6. Add roofing/coverage

Outdoor kitchen under awning iStock


A cedar or pressure-treated wood pavilion runs $5 to $15 per square foot. A slatted or lattice roof offers ventilation, but for more coverage, top with clear acrylic or galvanized metal.


For a kitchen off the house, a simple-to-retrofit option is an awning, from about $500 for an 8-foot-wide manually operated model.


For a movable kitchen, get a sturdy and versatile cantilever style with fiberglass ribs and a 50-pound base to withstand wind; $200 to $300 for both. For a built-in kitchen, consider adding a hole in the counter through which to slip the umbrella post.

7. Determine your dining set-up

Outdoor kitchen and dining area iStock
  • Family gatherings: Plan seating for six to eight around a table that's about 96 inches long (shown). Ideally, allow 42 inches between the edge of the table and a wall or other obstruction so that there's room to push back chairs and walk behind those who are seated.
  • Intimate meals: A bistro set offers space-saving and portable lightweight seating for two, while a 42-inch round or square table provides enough elbow room for four.
  • Entertaining with friends: Just as guests congregate in the indoor kitchen, they'll gather around the grill outside.
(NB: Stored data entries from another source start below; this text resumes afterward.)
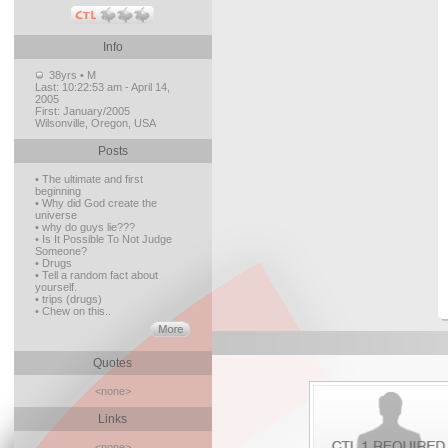
Info
38yrs • M
Last:
10:22:53 am - April 14,
2005
First:
January/2005
Wilsonville, Oregon, USA
Posts
• The ultimate and first
beginning
• Why did God create the
universe
• why do guys lie???
• Is It Possible To Not Judge
Someone?
• Drugs
• Tell a random fact about
yourself.
• trips (drugs)
• Chew on this..
Quotes
<none>
Links
<none>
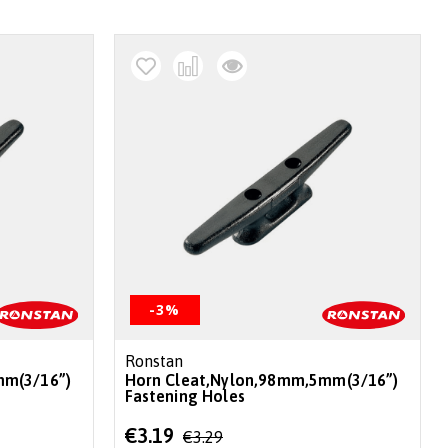
-3%
Ronstan
mm(3/16”)
Horn Cleat,Nylon,98mm,5mm(3/16”)
Fastening Holes
Special
€3.19
€3.29
Price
Give them a place to perch—and keep them out of the cooking zone—with a freestanding pub table and stools. For built-in kitchens with a peninsula or for grill islands, add a breakfast-bar-style overhang that's 15 inches deep for a 36-inch high counter, or 12 inches for a 42-inch one, to allow enough space for knees.

8. Make a three-prong lighting plan

Pergola with lighting and outdoor kitchen Jeffrey Schmieg/TKA Photograph

Provide task lighting, such as a clip-on grill light or a standing lamp, for cooking and work areas. Ambient illumination at seating areas, in the form of all-weather string lights or rechargeable LED tea lights, will set the mood. And, for safety, consider spots or solar-powered stakes along paths leading to your open-air kitchen, riser lights for deck stairs, and an overhead lantern where you enter the house.

9. Have a winterizing plan

Thermostat for outdoor kitchen Eric Larsen

When temperatures get near freezing, you may need to close up shop for the winter. Here's how:

  1. Clean and cover the grill.
  2. Turn off and unplug all other appliances, such as a fridge.
  3. Shut off the water supply, and flush any remaining water from the pipes. (This is easiest if your plumber installs a gravity-based winterization system; otherwise, you'll have to pump the water out.)